Backend endpoint guard (v3.0.18): The server's own calls to CrawlForge.dev use a separate fail-closed allow-list ({crawlforge.dev, www.crawlforge.dev, api.crawlforge.dev}, HTTPS required). Setting CRAWLFORGE_API_URL to an arbitrary host is blocked at parse time.
Action allowlist: scrape_with_actions accepts only 7 action types (wait, click, type, press, scroll, screenshot, executeJavaScript). No download, file-write, or arbitrary cross-page navigation primitives exist.
JavaScript gate: The executeJavaScript action throws by default. Set ALLOW_JAVASCRIPT_EXECUTION=true at deploy time to enable (not recommended in production).
MCP Elicitation (v3.6.0): Four tools request user confirmation before executing expensive operations — deep_research (>50 URLs), batch_scrape (sync mode, >25 URLs), crawl_deep (projected >500 pages), extract_structured (schema has >3 required fields with no LLM configured).

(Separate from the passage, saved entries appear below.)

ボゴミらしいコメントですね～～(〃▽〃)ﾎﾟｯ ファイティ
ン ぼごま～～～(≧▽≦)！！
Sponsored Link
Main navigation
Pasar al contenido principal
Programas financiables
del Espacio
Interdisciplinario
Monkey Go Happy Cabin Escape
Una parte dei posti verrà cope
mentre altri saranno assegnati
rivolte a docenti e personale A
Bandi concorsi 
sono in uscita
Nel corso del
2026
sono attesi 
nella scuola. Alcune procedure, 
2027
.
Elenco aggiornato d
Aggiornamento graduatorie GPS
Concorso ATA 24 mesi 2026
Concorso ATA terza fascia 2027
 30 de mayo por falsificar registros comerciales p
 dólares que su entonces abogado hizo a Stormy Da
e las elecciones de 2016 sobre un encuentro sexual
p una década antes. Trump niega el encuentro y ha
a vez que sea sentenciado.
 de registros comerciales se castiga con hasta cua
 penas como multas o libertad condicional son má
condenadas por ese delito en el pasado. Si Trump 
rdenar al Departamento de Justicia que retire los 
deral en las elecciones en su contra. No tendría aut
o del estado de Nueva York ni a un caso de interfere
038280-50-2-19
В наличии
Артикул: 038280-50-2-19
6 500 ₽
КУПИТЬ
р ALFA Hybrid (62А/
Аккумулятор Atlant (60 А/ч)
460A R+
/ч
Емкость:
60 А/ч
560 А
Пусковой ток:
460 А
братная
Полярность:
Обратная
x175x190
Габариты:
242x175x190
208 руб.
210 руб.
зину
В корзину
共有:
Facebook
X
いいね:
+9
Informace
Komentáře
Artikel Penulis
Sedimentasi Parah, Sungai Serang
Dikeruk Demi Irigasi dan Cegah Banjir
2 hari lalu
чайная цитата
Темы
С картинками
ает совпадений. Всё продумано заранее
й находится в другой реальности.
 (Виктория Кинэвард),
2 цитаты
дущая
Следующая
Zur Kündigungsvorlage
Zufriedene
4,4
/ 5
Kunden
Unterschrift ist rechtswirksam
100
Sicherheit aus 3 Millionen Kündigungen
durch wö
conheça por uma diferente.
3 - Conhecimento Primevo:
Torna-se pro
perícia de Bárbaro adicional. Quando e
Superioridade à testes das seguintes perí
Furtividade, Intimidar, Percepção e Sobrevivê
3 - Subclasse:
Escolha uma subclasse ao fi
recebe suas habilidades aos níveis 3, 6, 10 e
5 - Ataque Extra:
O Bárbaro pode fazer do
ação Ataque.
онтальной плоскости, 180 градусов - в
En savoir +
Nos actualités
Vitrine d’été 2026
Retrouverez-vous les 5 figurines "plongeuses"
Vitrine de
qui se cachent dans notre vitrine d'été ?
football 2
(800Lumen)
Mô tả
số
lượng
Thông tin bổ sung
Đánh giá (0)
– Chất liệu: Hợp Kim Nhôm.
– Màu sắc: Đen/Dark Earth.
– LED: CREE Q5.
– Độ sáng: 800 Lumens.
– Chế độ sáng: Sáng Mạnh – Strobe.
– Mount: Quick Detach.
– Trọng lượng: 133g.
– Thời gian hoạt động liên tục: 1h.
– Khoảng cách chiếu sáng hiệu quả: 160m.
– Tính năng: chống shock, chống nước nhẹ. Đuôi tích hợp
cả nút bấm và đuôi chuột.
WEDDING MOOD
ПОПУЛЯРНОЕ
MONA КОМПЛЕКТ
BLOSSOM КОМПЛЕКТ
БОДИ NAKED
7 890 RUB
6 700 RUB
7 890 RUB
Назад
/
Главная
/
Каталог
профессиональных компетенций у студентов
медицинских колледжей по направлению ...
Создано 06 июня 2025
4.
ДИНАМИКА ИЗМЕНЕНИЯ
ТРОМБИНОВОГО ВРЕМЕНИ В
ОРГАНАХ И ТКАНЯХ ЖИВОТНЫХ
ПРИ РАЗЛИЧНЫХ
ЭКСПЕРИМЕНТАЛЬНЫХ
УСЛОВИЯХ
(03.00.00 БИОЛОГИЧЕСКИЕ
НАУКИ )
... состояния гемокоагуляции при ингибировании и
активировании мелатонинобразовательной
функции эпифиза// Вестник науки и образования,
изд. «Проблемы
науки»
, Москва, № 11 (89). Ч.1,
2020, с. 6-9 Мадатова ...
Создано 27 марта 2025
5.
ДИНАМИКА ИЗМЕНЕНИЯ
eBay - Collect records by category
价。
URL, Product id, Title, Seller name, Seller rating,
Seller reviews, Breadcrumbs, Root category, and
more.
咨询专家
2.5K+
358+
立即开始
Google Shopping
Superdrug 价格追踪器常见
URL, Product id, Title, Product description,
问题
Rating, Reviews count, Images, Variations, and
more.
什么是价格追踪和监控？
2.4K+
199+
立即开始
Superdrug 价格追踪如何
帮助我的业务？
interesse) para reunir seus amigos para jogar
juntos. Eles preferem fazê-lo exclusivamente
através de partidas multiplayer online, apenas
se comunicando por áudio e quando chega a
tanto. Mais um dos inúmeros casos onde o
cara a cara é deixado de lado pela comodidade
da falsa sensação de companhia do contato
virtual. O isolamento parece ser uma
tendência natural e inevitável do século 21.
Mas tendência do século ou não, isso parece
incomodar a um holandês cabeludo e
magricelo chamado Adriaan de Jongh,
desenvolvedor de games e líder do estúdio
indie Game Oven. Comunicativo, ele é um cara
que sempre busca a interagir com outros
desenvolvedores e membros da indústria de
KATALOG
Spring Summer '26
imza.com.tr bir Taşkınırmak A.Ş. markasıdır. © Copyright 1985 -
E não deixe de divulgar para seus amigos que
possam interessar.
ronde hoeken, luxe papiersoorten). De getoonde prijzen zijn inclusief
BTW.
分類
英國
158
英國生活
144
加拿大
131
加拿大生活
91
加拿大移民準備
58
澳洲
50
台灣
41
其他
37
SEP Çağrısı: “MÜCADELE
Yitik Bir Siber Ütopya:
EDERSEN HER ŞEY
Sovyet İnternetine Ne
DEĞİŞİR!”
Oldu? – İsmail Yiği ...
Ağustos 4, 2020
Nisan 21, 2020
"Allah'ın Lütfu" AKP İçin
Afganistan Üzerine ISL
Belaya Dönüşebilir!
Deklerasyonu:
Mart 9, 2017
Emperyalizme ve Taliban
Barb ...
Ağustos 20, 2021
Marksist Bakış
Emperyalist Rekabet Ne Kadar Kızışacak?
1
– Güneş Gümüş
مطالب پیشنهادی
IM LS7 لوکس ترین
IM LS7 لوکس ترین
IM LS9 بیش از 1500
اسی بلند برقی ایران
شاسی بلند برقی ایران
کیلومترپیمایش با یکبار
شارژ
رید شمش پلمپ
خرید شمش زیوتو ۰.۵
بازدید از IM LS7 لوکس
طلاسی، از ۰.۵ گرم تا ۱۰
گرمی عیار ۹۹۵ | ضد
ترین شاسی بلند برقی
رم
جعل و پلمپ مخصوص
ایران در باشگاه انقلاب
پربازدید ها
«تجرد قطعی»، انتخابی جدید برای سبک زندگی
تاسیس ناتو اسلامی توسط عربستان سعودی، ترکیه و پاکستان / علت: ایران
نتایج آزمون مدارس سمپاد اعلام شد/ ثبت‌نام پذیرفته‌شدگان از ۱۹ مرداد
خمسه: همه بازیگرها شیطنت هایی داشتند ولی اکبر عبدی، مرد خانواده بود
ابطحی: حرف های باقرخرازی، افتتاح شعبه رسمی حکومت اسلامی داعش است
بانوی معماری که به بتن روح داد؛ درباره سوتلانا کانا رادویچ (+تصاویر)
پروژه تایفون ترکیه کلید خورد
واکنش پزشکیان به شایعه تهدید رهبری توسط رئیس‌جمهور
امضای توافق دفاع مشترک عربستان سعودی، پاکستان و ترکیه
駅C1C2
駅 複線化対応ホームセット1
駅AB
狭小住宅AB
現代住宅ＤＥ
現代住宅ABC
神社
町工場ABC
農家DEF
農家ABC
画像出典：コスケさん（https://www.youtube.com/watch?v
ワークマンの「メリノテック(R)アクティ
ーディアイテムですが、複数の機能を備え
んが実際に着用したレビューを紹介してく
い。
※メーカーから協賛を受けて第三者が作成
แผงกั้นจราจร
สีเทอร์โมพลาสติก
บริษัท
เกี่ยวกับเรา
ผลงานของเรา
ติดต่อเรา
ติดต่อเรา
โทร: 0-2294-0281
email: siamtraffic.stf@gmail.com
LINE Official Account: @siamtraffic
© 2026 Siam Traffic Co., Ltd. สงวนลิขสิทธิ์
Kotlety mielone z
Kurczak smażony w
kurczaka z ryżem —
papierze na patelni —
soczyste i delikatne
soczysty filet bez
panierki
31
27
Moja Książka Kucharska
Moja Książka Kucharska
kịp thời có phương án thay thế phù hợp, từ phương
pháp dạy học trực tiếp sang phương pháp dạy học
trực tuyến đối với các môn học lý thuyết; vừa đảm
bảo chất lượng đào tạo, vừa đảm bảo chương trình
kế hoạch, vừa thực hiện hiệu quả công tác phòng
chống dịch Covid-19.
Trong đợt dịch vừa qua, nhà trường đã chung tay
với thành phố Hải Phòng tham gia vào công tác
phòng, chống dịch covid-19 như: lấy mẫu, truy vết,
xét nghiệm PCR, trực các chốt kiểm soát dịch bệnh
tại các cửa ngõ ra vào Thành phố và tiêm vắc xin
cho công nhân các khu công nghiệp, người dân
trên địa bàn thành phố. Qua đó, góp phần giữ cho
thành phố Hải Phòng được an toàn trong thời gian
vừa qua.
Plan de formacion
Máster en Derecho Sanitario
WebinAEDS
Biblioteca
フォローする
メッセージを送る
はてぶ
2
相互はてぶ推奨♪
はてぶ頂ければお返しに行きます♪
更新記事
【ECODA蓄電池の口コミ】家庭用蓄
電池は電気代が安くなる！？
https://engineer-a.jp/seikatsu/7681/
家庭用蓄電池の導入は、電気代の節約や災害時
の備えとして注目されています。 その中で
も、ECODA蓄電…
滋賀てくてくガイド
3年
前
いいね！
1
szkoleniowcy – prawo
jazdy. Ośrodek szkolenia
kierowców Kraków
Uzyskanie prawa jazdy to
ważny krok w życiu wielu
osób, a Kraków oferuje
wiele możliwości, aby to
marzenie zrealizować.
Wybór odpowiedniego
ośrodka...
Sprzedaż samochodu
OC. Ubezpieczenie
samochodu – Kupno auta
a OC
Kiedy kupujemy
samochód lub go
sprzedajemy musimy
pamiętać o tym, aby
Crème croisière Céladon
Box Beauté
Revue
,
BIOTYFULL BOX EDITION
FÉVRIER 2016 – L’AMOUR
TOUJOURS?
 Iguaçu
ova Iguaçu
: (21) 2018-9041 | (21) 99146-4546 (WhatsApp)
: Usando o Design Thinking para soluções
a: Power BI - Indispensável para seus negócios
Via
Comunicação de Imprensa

Credit-low situations also elicit. Confirmation is best-effort: if the MCP client does not support elicitation the tool proceeds (fail-open).
Per-tool credit gating: Every tool is wrapped with withAuth() and is metered — credits are checked and deducted before execution, and a valid API key is required for every tool (fail-closed since v3.0.18).